Tuesday, September 25, 2007

Music Review by Alison Ross


Interpol Turn off the Bright Lights of Inspiration
by Alison Ross

Interpol should know better. The quintet from NYC released arguably one of the best debut albums in recent popular music history, Turn on the Bright Lights. That album, songs caressed by Paul Bank’s seductive basso vocals, and generously swathed in blankets of gorgeously glacial guitars, was a modern rock milestone. It reveled in 80s nostalgia while simultaneously heralding a new age in rock, one that was guitar-centric rather than heavily synthesized, and yet that did not eschew synthesizers altogether. Turn on the Bright Lights inhabited the best of both worlds – it paid homage to a glittering era in pop music but did not allow itself to be mired in overt references to that era, crafting instead its own luscious lexicon.

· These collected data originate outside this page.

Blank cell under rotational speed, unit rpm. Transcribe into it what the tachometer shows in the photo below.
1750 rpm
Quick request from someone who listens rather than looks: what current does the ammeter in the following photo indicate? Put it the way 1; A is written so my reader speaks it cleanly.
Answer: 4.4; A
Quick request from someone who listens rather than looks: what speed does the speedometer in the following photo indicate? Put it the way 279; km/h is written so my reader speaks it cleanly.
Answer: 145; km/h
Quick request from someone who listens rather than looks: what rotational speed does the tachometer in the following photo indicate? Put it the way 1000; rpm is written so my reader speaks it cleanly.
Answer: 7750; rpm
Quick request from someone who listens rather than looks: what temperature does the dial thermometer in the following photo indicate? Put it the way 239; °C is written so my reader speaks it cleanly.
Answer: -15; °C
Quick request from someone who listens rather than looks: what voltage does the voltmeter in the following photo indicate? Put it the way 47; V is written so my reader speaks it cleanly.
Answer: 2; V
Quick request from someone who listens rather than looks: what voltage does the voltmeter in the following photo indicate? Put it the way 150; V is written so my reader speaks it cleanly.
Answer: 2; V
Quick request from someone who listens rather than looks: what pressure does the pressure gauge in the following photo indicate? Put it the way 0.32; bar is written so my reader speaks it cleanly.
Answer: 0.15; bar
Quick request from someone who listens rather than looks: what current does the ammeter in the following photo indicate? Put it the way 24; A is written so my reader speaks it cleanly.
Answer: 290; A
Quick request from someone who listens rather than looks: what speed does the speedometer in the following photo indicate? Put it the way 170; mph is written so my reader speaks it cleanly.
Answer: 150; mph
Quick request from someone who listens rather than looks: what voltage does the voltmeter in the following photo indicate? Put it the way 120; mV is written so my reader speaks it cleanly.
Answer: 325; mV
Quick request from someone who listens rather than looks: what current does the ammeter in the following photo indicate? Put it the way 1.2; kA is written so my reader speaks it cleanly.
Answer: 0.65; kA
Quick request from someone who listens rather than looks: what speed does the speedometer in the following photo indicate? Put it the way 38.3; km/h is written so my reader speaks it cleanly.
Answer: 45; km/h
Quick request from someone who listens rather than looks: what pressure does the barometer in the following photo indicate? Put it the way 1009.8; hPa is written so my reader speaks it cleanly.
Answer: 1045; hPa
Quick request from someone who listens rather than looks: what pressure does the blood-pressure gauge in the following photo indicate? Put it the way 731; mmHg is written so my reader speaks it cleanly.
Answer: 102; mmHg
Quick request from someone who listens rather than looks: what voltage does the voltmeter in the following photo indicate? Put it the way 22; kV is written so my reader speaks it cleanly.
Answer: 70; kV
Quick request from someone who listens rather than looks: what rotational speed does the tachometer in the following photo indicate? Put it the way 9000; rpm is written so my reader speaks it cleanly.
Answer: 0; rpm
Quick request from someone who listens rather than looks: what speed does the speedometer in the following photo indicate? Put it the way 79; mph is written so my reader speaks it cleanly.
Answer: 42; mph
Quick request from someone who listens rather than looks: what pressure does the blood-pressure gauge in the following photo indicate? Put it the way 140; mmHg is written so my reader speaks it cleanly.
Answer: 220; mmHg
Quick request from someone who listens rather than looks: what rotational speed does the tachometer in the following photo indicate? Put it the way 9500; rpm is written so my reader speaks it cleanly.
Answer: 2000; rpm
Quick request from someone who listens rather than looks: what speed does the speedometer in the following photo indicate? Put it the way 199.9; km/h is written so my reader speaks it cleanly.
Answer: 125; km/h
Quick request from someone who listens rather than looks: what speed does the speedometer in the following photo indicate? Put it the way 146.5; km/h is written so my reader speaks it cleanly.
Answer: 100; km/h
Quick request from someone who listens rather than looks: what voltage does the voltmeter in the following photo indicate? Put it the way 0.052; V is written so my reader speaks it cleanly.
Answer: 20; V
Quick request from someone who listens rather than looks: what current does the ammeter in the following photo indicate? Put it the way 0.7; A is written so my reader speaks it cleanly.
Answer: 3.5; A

So yes, Interpol, having made such a stunning inaugural dent in modern music, and subsequently releasing a solid sophomore effort that propelled the band forward from that point, should really know better than to release an album filled with mediocre rehashes of the two previous albums. But that’s just what “Our Love to Admire” is: a tepid retread of its earlier releases.

Interpol is a high-caliber music machine, capable of churning out darkly fascinating, atmospheric art-punk hymns, and yet on its third effort, the band makes the near-fatal choice to cater to the masses, and in the process undermines its credibility with its hardcore fanbase.

Granted, Interpol just signed to a major label, and this could be the main culprit in its crime of releasing a lackluster album, one that strives to endear the band to a larger audience. But in my mind, this does not pardon the band from such a violation of artistic integrity. On Antics, the group’s second album, the band’s signature sound remained intact, and yet the songs sounded fresh, because Interpol experimented within its realm of sonic possibilities. In other words, Antics creatively mined the band's repertoire, and discovered a new way to narrate the Interpol story.

True, Antics lacked the mercurial ethereality of Turn on the Bright Lights, but it made up for this loss by pounding out tunes with a punk-disco sensibility (Slow Hands), an aching melodic core (Take a Cruise), or an imminently singable chorus (Evil). Where Turn on the Bright Lights felt claustrophobic, Antics was more extoverted. Not all tunes on Antics merit mention, and it is less cohesively brilliant than its predecessor, but the album nonetheless justifies its purchase price.

Had Our Love to Admire been the first Interpol album I heard, I might be less ruthless in my criticism. The songs are solid, to be sure, and memorable in their way. The album opener, with its haunting hook, sustains listener interest throughout, and most songs are competently crafted.

But in the end, the album does not make an indelible impression; it sounds lazily assembled, and bleakly uninspired.

Our Love to Admire is not an album to love or admire, and one can only hope that the next Interpol effort delivers the goods so promiscuously promised by the first two albums.